TEXT PROVIDED:
Monday, August 18, 2014

A disappointment, finally voiced

Last week, I finished and hand delivered a letter to the office of the superintendent of our school district.  My letter described, in detail, the radically unhelpful response and support of C.T.'s school, in the months following Zachary's death.  The refusal to acknowledge Zachary's death with a simple notification letter to classroom families.  The robotic, sterile responses of everyone we dealt with, as we asked for the most basic support for C.T., in the loss of his beloved brother.  The "waiting for C.T. to show or tell us" he needed support through some unlikely behavioral issue or a decline in his academics.  The bouncing us around from teacher to social worker to principal, with no regard or empathy for our lack of emotional stamina, for our inability to formulate anything beyond a primal cry for help.  The complete non-validation of C.T.'s loss and his grief.

Data entries:

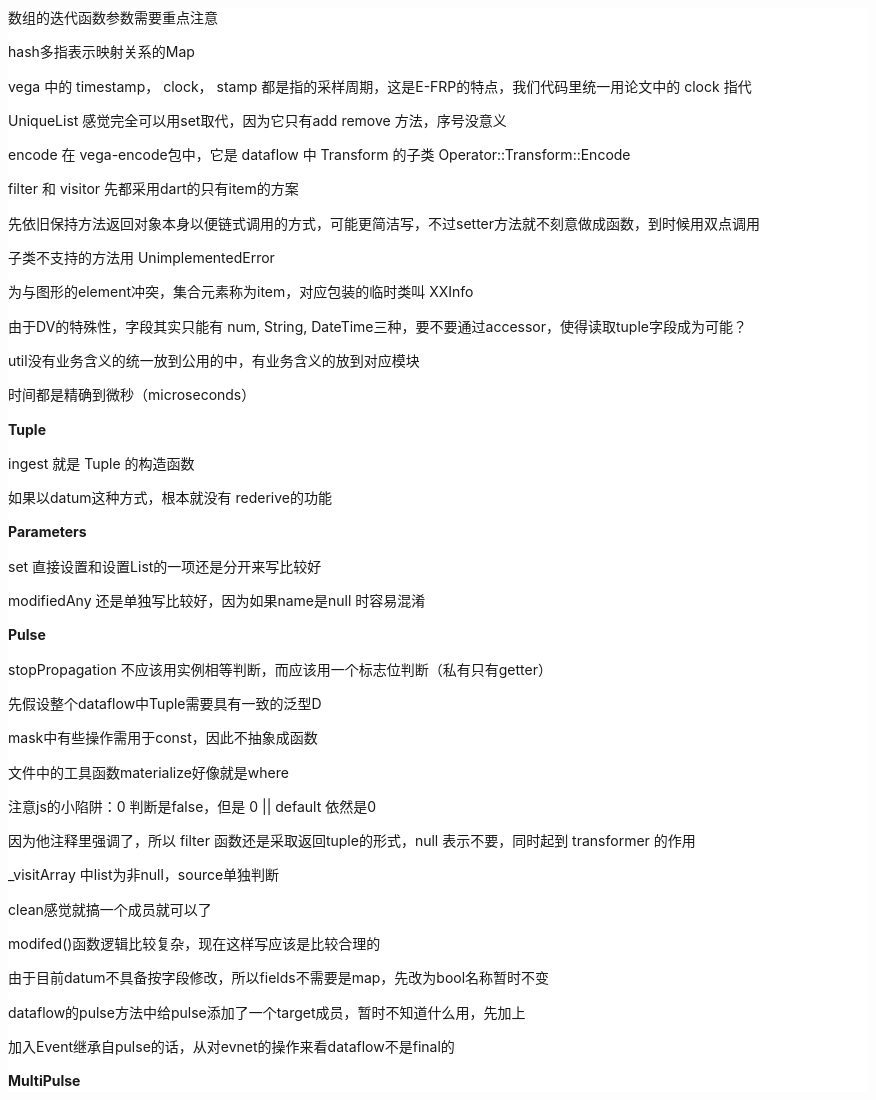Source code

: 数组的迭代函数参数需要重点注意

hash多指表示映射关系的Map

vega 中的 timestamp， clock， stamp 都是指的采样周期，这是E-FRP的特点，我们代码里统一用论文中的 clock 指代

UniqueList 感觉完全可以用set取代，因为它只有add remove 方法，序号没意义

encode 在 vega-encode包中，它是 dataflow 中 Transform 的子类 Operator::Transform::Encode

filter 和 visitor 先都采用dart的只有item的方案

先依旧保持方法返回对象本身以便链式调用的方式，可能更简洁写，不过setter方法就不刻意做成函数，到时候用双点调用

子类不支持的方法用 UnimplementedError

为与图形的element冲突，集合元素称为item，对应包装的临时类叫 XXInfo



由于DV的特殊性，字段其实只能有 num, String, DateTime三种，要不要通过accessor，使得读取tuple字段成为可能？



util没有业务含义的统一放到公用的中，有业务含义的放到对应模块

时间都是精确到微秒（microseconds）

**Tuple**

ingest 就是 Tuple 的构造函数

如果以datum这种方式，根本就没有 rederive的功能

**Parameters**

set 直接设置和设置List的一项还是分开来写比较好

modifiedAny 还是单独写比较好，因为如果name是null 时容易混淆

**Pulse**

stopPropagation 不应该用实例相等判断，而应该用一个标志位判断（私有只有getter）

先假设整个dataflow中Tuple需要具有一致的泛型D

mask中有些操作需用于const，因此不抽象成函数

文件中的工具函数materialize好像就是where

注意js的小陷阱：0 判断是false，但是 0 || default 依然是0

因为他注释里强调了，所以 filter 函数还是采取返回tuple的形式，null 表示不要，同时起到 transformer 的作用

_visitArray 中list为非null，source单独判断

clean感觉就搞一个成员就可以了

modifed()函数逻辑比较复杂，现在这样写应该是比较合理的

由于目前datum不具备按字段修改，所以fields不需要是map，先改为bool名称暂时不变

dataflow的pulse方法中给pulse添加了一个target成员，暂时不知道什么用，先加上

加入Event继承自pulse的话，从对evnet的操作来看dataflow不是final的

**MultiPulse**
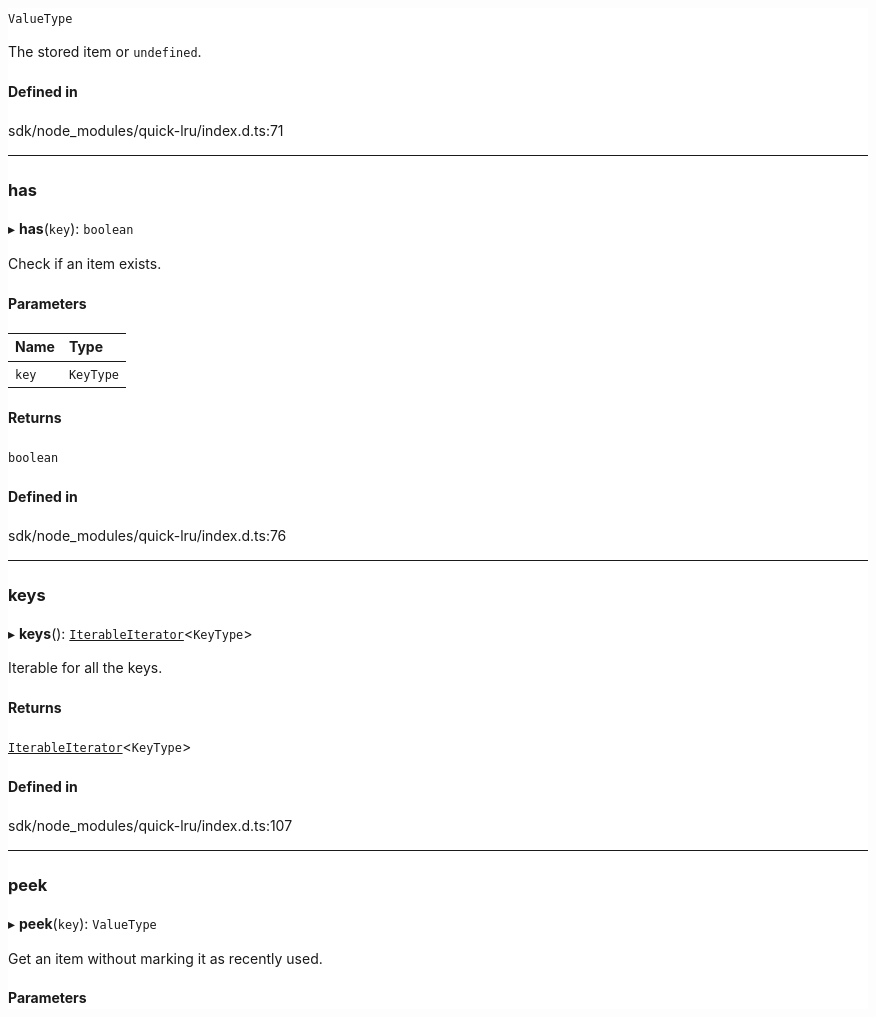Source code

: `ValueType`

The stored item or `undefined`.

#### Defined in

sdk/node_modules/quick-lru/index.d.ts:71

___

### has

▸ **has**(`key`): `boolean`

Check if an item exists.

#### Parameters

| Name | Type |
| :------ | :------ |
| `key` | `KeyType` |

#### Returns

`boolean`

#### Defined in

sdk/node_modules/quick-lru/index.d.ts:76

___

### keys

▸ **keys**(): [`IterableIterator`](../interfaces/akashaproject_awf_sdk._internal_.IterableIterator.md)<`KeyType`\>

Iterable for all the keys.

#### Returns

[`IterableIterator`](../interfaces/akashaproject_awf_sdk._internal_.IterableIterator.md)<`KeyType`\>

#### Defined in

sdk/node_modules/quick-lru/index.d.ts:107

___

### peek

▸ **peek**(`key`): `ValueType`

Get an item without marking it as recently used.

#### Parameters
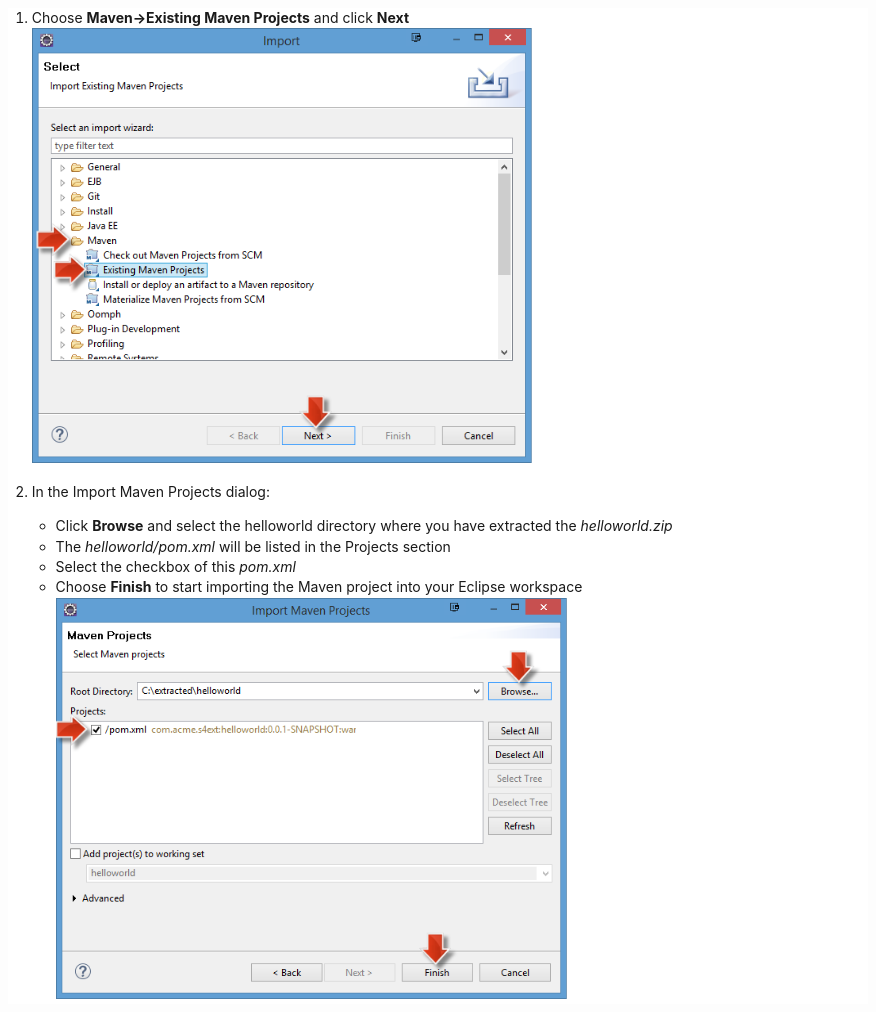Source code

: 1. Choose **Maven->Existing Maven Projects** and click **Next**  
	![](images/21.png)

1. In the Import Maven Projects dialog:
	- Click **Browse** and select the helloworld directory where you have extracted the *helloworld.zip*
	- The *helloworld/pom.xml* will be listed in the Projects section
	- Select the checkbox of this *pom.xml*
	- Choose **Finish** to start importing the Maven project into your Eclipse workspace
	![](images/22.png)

...

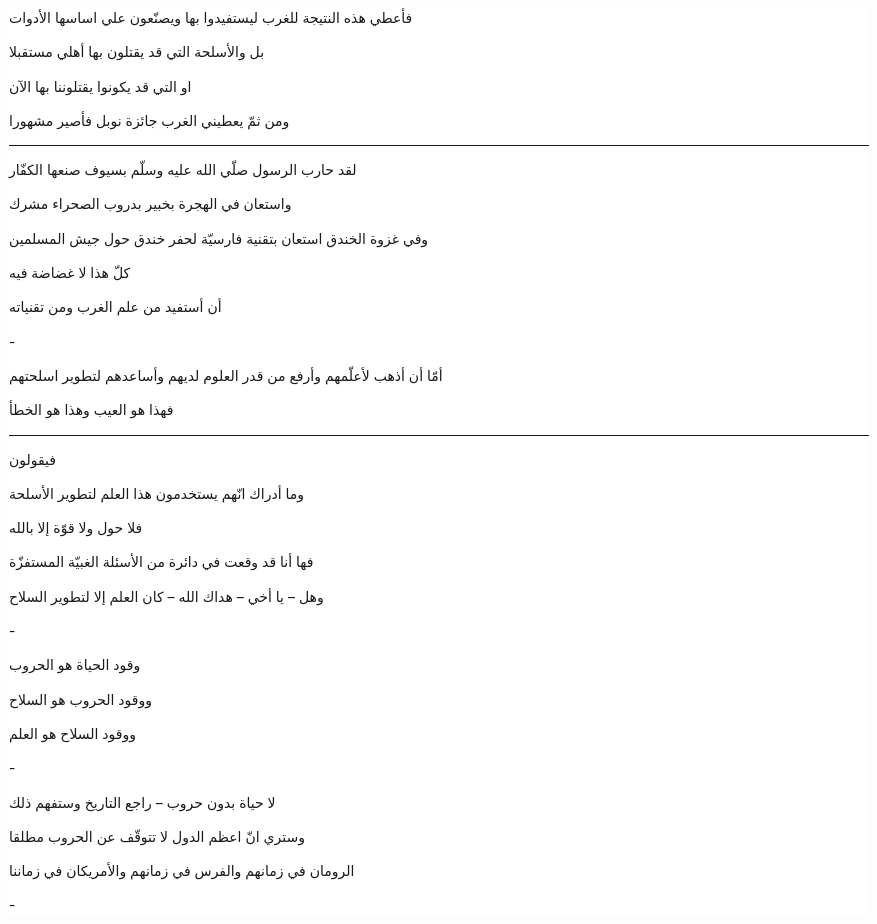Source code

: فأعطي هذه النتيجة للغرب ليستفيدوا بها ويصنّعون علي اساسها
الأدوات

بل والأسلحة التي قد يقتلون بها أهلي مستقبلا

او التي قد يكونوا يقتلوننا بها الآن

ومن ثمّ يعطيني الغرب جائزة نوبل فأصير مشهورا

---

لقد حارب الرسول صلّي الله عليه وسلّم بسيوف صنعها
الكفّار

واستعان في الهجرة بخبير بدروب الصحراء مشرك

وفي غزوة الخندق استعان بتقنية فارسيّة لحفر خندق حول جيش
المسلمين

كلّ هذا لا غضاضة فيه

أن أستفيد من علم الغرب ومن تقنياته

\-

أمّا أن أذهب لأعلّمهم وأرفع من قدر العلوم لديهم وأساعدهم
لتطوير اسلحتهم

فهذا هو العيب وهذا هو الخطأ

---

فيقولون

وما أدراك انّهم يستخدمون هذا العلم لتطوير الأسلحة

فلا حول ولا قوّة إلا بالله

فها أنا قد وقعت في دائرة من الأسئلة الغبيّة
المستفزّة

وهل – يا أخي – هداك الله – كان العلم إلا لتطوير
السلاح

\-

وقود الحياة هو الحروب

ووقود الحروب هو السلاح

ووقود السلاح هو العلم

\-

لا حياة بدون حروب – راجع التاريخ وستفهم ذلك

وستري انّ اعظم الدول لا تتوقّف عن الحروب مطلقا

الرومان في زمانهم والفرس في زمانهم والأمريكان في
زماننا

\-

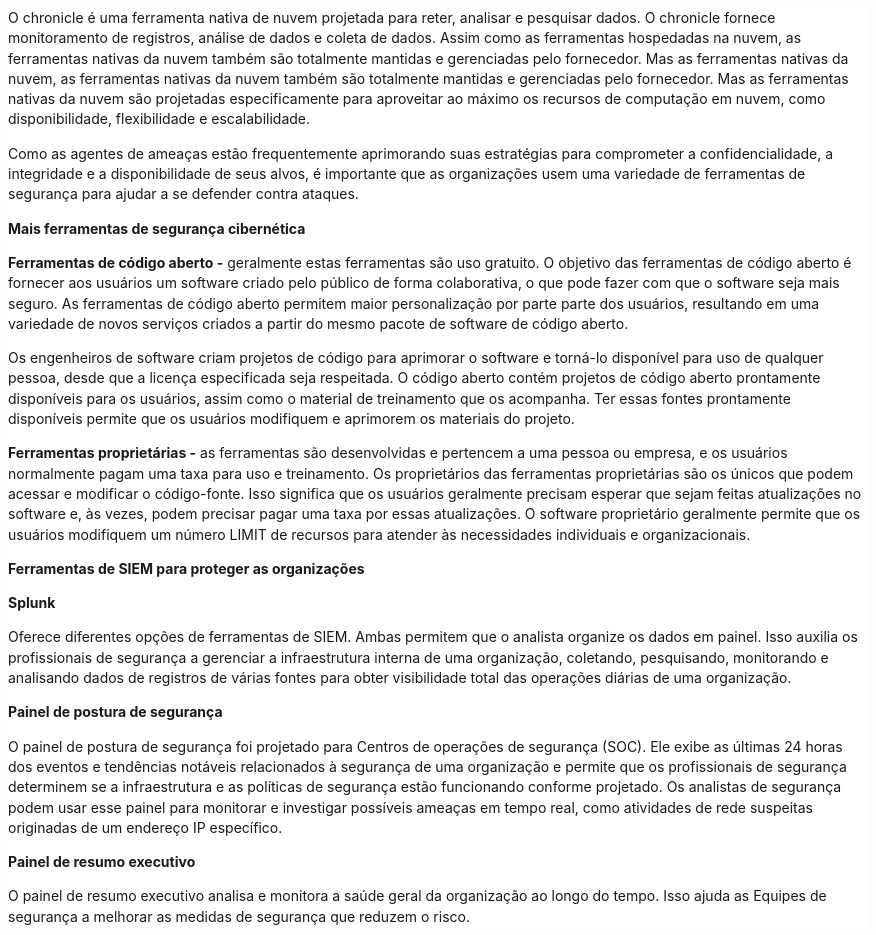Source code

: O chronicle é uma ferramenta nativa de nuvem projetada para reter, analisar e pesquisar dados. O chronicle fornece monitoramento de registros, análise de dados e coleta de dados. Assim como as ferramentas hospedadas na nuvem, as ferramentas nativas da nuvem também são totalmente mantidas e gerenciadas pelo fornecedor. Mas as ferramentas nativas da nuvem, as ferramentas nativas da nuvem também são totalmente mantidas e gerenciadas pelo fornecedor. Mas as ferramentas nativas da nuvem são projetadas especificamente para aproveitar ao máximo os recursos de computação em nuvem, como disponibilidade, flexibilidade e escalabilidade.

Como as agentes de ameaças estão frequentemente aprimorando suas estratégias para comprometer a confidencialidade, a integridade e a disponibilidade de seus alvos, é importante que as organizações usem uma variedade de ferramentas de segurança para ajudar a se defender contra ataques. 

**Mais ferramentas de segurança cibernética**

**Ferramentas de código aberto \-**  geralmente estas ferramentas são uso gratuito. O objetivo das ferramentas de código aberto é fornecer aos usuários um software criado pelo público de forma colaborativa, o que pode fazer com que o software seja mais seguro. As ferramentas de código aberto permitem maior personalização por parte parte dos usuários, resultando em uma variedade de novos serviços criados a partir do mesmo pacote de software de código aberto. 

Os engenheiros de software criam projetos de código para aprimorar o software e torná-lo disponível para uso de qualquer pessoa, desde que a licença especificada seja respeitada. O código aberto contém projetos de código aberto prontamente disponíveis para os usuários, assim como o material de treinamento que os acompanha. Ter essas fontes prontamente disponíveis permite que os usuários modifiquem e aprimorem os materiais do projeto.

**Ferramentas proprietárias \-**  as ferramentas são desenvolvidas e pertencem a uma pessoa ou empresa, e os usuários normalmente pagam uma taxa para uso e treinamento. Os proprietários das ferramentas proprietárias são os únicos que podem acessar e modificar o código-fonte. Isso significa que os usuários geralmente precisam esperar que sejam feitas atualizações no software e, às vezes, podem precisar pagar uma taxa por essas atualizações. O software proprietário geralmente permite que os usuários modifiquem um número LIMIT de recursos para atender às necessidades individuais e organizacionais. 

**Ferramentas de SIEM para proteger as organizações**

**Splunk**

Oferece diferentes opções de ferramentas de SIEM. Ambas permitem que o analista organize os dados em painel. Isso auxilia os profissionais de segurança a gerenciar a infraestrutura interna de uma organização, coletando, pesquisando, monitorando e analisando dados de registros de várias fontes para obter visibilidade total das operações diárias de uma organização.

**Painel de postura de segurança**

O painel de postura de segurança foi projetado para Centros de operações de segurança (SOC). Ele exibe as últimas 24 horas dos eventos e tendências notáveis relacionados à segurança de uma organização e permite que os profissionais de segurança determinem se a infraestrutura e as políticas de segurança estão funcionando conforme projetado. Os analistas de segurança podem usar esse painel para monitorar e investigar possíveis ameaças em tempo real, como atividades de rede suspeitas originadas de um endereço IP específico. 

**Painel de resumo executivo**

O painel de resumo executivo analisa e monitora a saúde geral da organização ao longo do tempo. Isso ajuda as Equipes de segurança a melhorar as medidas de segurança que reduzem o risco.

TASK DESCRIPTION: Continue the blog post about the letter to the school superintendent, starting right after its final sentence. These items have no connection to the text.

EXPECTED ANSWER:
When Zachary was born, C.T. was asked to share his good news in front of his classmates. But when he died, it was like C.T.'s brother had been mere mirage.  No one asked.  Beyond his teacher's attendance at the funeral and a couple of classmates who, according to C.T., showed interest in Zachary or who he felt comfortable sharing with, no one at school mentioned Zachary again.  No one asked C.T. how he was doing, how he was feeling.  And because the school refused to notify classroom families about our loss, even those who might have talked with their child about Zachary's death and C.T.'s loss, who might have encouraged their student to show sympathy and support, who might have demonstrated it for their child, were left unaware..., or paralyzed with inaction because of the hushed secrecy surrounding the something (?) that happened to the S family. 

Zachary is here safely.  How wonderful!  Tell us all about him. 
Zachary is dead.  You say you watched him die.  Shhh.  Please keep that to yourself.  

It hurt to be treated this way by his school, a place we assumed would envelope C.T. and us in compassion and support.  With no fight in me at the time, not a lick of energy that I could feasibly devote to it, I gave up on asking the school for anything on behalf of C.T. on March 1, not even two months after Zachary died.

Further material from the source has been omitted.